▶ [THE PROBLEM]:
Transcribe, word for word and without additions, each line below from the one containing "(483, 87) none" through the one containing "[419,507,614,526] [85,533,287,552] A", both ends included.

[[ DATA SHOWN, beginning ]]

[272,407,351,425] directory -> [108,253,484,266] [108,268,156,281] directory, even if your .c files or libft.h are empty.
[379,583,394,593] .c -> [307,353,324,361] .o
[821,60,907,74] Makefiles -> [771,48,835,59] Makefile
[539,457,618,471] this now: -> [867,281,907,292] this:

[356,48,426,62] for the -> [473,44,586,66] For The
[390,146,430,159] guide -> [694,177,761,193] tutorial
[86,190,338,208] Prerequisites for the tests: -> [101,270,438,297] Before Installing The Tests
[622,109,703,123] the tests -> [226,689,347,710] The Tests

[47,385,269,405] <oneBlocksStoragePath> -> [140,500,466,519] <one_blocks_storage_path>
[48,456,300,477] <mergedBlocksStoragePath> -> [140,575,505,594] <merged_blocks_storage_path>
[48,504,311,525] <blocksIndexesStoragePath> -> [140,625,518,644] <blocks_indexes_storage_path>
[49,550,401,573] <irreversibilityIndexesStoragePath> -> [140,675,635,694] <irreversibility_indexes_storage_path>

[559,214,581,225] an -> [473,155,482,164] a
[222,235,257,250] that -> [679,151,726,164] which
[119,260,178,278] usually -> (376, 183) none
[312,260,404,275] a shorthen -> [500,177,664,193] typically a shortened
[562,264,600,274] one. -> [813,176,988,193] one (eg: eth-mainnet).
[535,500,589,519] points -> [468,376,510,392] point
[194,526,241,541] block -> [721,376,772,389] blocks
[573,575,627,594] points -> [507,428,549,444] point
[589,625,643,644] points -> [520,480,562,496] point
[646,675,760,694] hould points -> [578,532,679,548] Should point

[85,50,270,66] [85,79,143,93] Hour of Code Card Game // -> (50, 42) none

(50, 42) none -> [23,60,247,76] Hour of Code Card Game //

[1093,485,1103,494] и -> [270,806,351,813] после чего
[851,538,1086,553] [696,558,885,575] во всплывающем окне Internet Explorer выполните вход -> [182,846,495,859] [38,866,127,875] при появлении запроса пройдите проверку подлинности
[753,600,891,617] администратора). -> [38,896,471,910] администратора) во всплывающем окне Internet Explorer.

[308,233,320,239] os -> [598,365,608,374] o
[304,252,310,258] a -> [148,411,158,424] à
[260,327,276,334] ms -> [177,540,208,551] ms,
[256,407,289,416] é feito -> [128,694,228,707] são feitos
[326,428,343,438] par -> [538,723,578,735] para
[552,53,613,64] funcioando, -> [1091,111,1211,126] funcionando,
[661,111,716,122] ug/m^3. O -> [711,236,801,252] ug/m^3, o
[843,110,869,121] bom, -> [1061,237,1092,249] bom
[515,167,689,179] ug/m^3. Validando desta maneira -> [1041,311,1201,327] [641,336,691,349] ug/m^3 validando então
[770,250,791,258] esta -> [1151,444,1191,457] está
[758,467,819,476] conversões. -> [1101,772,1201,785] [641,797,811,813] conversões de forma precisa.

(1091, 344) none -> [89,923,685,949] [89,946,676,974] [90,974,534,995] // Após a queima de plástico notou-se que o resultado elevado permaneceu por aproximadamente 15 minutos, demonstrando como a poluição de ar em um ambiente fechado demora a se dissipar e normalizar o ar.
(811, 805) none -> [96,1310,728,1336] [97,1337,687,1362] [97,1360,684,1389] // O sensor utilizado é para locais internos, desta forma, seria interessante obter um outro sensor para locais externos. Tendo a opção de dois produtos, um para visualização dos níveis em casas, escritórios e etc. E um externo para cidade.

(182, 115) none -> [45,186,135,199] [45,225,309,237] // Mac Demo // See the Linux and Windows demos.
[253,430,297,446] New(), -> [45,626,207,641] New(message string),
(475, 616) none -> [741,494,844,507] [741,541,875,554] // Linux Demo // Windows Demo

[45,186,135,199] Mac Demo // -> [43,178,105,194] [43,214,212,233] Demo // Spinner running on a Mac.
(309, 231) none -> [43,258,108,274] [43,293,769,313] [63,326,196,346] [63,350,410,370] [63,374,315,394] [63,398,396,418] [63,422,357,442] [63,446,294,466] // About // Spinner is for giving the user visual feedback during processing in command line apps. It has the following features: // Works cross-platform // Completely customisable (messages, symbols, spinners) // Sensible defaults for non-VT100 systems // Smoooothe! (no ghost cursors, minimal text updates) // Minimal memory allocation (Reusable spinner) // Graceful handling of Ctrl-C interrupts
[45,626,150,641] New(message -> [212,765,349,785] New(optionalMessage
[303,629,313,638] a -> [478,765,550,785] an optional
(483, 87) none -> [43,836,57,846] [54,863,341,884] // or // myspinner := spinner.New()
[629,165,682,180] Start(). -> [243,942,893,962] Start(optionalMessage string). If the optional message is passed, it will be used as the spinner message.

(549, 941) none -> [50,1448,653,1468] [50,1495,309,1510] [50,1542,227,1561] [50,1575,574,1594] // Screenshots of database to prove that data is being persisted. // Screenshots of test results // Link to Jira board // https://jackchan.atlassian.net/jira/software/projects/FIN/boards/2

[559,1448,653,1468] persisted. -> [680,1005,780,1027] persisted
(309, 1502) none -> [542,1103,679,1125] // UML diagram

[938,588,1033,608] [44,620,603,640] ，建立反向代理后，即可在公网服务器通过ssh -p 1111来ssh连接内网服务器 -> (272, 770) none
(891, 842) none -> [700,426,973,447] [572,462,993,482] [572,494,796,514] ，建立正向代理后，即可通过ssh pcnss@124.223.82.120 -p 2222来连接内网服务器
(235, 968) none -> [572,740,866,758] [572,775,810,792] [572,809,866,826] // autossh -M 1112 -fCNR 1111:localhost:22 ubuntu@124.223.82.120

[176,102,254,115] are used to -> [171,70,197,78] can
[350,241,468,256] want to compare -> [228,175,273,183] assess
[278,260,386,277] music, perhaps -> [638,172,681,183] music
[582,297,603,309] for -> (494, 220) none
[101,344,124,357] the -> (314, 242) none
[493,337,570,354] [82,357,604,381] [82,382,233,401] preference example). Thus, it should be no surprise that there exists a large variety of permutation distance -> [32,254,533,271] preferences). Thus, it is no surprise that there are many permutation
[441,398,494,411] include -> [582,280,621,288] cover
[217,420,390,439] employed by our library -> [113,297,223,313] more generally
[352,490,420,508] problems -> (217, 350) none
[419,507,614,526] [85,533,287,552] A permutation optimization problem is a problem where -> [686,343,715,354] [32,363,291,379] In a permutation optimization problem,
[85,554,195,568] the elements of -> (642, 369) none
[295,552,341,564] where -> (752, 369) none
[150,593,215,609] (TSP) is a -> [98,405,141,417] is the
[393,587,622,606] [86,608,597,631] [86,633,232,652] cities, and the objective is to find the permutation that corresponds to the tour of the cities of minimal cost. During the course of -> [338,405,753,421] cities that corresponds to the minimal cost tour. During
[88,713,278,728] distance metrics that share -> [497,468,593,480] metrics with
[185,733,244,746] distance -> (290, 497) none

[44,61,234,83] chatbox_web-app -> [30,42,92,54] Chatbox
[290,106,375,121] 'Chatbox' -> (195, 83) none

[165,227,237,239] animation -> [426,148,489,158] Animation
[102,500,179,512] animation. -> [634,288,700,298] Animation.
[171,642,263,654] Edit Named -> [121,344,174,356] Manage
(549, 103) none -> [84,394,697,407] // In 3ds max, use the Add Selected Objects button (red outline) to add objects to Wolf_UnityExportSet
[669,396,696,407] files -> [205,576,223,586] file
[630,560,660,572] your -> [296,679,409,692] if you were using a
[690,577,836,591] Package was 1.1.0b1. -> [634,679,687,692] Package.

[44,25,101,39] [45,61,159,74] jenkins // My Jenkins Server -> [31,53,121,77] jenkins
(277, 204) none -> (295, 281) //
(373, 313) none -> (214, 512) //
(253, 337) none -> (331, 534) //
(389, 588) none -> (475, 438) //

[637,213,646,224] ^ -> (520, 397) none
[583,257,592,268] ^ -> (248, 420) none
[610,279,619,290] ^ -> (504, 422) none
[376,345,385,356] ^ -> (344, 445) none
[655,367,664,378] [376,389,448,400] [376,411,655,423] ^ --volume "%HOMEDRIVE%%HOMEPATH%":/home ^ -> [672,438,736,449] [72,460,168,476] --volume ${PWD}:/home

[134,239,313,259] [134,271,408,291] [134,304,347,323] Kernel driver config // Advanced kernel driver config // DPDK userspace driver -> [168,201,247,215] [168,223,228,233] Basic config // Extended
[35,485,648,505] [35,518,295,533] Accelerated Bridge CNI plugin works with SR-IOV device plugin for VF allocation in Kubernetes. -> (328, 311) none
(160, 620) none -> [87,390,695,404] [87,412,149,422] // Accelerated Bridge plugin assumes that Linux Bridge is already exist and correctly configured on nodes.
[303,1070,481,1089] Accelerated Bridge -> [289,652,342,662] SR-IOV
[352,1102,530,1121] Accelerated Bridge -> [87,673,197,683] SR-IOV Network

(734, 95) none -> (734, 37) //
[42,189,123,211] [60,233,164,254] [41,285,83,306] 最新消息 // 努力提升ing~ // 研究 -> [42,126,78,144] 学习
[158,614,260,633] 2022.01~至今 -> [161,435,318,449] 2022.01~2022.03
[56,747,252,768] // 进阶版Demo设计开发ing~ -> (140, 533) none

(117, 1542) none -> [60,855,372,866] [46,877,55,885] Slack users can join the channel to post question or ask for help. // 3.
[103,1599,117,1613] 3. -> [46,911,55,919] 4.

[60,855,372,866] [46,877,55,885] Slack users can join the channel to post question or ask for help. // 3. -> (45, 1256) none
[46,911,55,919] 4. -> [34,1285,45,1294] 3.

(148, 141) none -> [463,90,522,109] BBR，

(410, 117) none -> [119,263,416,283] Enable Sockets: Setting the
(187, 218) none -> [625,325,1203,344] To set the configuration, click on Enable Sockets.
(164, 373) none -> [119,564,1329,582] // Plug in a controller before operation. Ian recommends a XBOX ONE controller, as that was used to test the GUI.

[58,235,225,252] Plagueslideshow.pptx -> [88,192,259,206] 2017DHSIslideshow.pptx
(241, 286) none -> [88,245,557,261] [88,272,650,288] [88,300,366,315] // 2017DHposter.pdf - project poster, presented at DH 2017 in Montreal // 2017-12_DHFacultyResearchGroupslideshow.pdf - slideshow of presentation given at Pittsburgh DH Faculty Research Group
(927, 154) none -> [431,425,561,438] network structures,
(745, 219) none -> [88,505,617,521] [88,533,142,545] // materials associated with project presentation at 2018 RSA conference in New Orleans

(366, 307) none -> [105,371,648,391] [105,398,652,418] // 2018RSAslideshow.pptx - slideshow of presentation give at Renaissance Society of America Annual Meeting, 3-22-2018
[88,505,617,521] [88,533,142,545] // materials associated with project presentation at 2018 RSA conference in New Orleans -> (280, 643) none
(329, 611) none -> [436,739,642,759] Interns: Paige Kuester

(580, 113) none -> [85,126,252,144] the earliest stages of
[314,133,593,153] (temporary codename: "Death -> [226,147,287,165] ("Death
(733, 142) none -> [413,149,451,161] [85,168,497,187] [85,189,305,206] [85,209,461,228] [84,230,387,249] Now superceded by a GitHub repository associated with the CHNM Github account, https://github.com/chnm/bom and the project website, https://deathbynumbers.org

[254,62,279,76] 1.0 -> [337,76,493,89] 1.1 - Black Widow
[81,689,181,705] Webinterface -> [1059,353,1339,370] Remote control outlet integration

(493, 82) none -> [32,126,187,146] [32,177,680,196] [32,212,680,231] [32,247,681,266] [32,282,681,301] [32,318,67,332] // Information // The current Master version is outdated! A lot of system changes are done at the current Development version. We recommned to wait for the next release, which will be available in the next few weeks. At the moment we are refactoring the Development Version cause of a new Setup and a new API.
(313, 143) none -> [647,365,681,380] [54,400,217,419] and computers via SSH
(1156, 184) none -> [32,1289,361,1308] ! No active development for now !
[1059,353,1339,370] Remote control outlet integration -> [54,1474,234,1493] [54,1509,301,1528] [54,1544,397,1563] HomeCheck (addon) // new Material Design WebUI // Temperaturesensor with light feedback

[[ DATA SHOWN, end ]]

▶ [EXERCISE RESULT]:
(483, 87) none -> [43,836,57,846] [54,863,341,884] // or // myspinner := spinner.New()
[629,165,682,180] Start(). -> [243,942,893,962] Start(optionalMessage string). If the optional message is passed, it will be used as the spinner message.

(549, 941) none -> [50,1448,653,1468] [50,1495,309,1510] [50,1542,227,1561] [50,1575,574,1594] // Screenshots of database to prove that data is being persisted. // Screenshots of test results // Link to Jira board // https://jackchan.atlassian.net/jira/software/projects/FIN/boards/2

[559,1448,653,1468] persisted. -> [680,1005,780,1027] persisted
(309, 1502) none -> [542,1103,679,1125] // UML diagram

[938,588,1033,608] [44,620,603,640] ，建立反向代理后，即可在公网服务器通过ssh -p 1111来ssh连接内网服务器 -> (272, 770) none
(891, 842) none -> [700,426,973,447] [572,462,993,482] [572,494,796,514] ，建立正向代理后，即可通过ssh pcnss@124.223.82.120 -p 2222来连接内网服务器
(235, 968) none -> [572,740,866,758] [572,775,810,792] [572,809,866,826] // autossh -M 1112 -fCNR 1111:localhost:22 ubuntu@124.223.82.120

[176,102,254,115] are used to -> [171,70,197,78] can
[350,241,468,256] want to compare -> [228,175,273,183] assess
[278,260,386,277] music, perhaps -> [638,172,681,183] music
[582,297,603,309] for -> (494, 220) none
[101,344,124,357] the -> (314, 242) none
[493,337,570,354] [82,357,604,381] [82,382,233,401] preference example). Thus, it should be no surprise that there exists a large variety of permutation distance -> [32,254,533,271] preferences). Thus, it is no surprise that there are many permutation
[441,398,494,411] include -> [582,280,621,288] cover
[217,420,390,439] employed by our library -> [113,297,223,313] more generally
[352,490,420,508] problems -> (217, 350) none
[419,507,614,526] [85,533,287,552] A permutation optimization problem is a problem where -> [686,343,715,354] [32,363,291,379] In a permutation optimization problem,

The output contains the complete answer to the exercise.